When she takes the stage, she greets Chicago loudly, with a confidence and bravado that speaks right to the heart of her fans, “Chicago! You have been, and always will be, one of my favorite stops.” She talks of heartache, making bad decisions, and how that has influenced her latest album, “I dated a boy…I got rid of his ass, so what the fuck, right?”She opens her mouth to sing, and it’s instant. Entrancing. ZZ Ward drips her vocal chocolate all over your strawberry soul. Her fearless performance shows her confidence, her pride, and her passion for rhapsodic beauty. Hurricane ZZ  is one to watch. Prepare the hatches and fortify the structures, she’s taking the world by storm.

You recently bridged the gap between being a, “new,” artist and blowing up the music scene. That has to be an amazing feeling. You went from releasing EPs and mix-tapes to having a full-length debut album and headlining your own tour. What has that been like?

It’s been a hell of a year. A lot of touring, a lot of growth, a lot of building, a lot of fans, a lot more success. It’s been a really incredible year.

It’s really impressive when you have an artist that can deliver live, what they can deliver via studio recording. I actually prefer your live sets, I think a little more of you shines through.

Well thank you!

But where do you see your music going? What does your future hold in the world of music?

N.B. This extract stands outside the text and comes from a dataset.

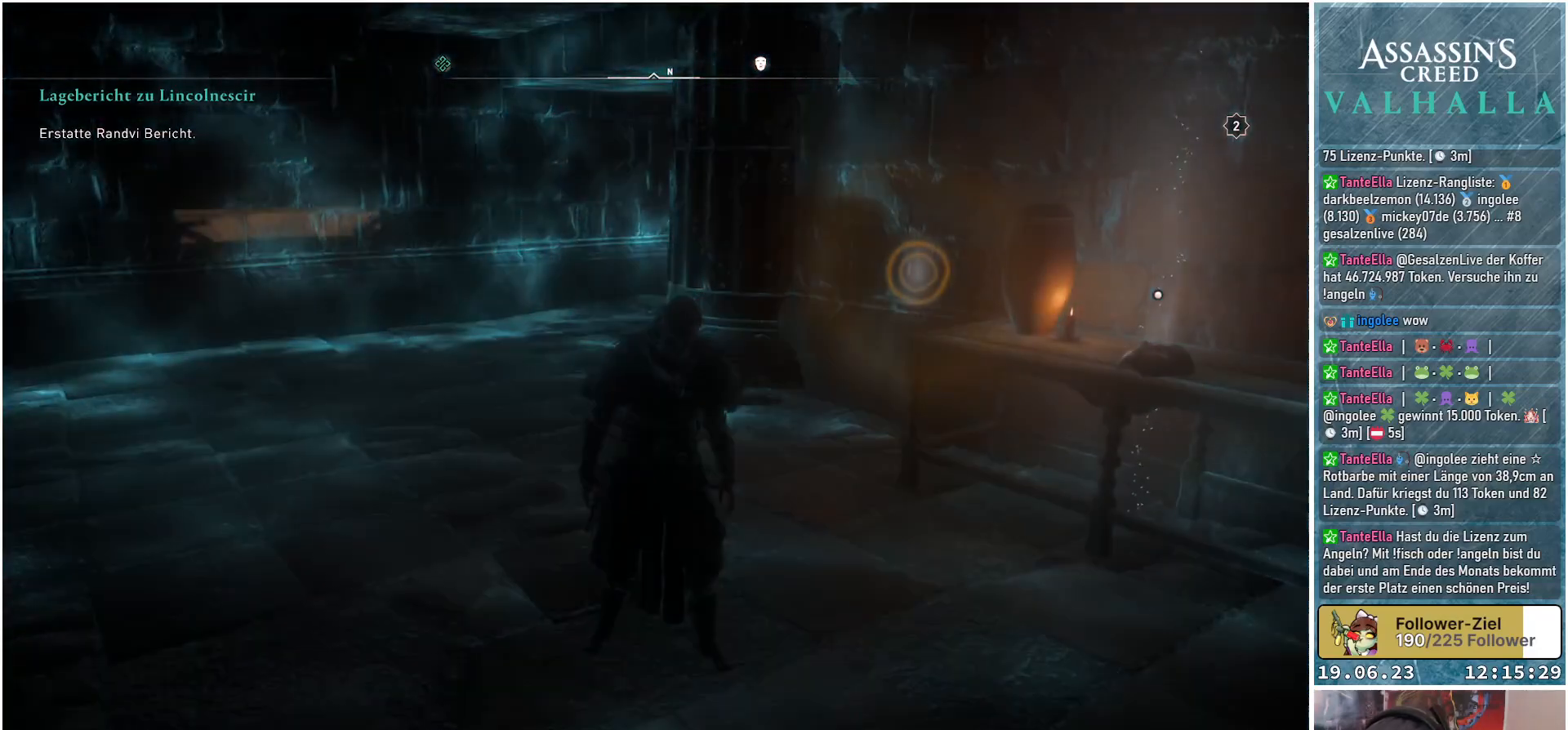
{"buttons": [], "left_stick": "center", "right_stick": "right", "events": [[400, "right_stick", "right"]]}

Where do I see my career going? I mean, I think there’s only so much you can control. So my goal is to continually make, you know, the best music I can. And continue to be able to play music, and to continue to have a fan base. I think that would be the best thing ever. The rest is up to the stars, we’ll see what happens.

Any dream collaborations?

I’d love to work with Azalea Banks, Gary Clark Jr., Kanye West.

How do you feel about your role as a woman in music? Obviously there’s something very unique to your image, but there’s still something inherently sexy about a woman in a white t-shirt singing in a dirty saloon.

(Laughs) Thank you! I mean, I think there are certain benefits to being a woman in music. And there are certain things that are harder for women in music. I think there are certain things that I can’t change, and I just accept that I can’t change some of those things. I’ll always make the kind of music that I want to make, and I don’t care what people think. I hope my fans like my music, but at the end of the day, the best I can do for them is to be honest and real with my music and what I want to create, and we’ll see where that lands. There are other stigmas to being a woman in the music industry. There are certain things that men can get away with that women can’t, and that’s kind of the way that it is. I don’t think I can change those things. But, you know, I’ll change what I can. I’ll take small steps to changing things, and that’s just by making music that people dig and people like.

Well, your fans certainly dig your music. I love your album from start to finish. We’ve had many amazing duets together.

(Laughs) Right on!

ZZ continues her North American tour this winter. The southern states will be graced with her presence in the months to come.